(ABOUT THIS EXERCISE):
For the records below, tally the lines that contain "showing" and give only that number.

Dataset items:
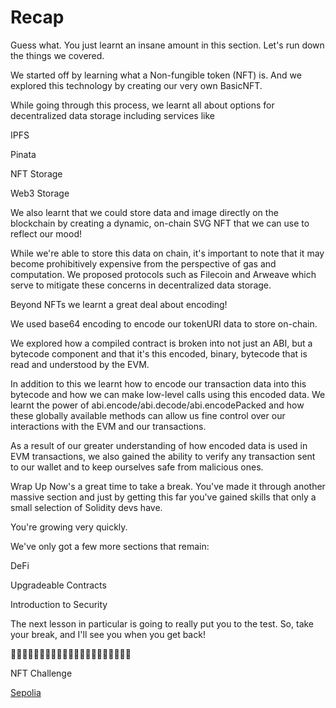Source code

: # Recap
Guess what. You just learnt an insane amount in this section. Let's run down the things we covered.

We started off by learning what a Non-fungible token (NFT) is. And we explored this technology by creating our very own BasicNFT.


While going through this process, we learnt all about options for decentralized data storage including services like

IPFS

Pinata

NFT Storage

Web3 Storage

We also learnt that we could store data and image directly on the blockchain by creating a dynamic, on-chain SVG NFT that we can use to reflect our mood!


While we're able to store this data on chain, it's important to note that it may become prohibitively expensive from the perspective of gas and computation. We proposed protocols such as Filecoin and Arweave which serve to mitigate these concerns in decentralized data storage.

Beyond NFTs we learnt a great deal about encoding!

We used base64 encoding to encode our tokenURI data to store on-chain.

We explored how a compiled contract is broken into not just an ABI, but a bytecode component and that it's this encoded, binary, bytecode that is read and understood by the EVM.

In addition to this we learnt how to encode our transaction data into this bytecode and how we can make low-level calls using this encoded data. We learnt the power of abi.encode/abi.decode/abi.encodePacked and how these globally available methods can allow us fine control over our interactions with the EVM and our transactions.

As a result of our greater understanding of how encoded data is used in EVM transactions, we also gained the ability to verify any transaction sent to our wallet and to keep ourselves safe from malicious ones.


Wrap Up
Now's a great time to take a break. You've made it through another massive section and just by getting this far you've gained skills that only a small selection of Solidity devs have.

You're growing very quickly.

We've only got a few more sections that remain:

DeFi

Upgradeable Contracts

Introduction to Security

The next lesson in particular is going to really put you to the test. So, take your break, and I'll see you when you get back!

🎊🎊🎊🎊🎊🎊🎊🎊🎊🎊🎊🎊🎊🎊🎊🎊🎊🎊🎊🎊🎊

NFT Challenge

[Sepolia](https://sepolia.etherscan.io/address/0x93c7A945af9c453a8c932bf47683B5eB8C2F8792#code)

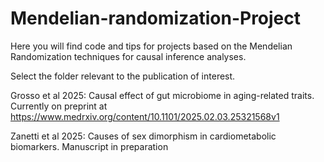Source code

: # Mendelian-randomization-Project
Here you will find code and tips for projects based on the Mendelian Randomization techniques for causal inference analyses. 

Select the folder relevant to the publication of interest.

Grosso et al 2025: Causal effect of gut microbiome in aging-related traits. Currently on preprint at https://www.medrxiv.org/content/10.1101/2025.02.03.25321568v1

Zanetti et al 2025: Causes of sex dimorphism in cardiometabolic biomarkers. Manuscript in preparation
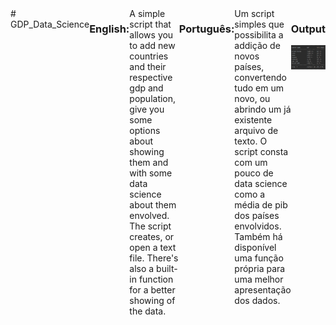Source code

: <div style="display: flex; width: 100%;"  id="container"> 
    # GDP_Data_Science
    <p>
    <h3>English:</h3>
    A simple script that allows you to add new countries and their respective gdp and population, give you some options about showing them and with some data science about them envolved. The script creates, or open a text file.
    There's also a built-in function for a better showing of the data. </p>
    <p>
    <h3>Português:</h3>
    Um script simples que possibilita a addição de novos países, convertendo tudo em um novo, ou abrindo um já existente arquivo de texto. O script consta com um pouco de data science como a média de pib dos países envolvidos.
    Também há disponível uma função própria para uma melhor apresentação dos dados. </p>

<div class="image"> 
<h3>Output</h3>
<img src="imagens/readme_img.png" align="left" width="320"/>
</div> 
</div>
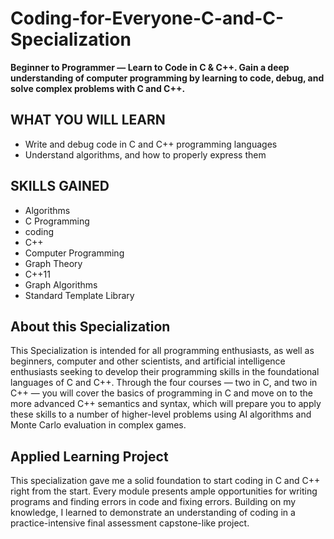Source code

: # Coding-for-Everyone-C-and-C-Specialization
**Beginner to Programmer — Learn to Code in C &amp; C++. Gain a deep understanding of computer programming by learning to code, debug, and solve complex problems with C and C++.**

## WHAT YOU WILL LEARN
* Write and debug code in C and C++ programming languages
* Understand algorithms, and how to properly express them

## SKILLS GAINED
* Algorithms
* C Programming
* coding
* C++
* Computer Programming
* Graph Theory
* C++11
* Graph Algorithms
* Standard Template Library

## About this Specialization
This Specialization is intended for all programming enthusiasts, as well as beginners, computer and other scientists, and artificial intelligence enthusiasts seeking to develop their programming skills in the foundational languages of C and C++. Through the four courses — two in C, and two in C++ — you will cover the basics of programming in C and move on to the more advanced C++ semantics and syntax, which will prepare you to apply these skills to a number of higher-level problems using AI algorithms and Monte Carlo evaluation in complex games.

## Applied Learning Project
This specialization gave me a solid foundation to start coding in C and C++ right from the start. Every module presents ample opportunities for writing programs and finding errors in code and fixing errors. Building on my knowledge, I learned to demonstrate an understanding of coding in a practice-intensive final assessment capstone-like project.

(COMPLETED EXERCISE):
2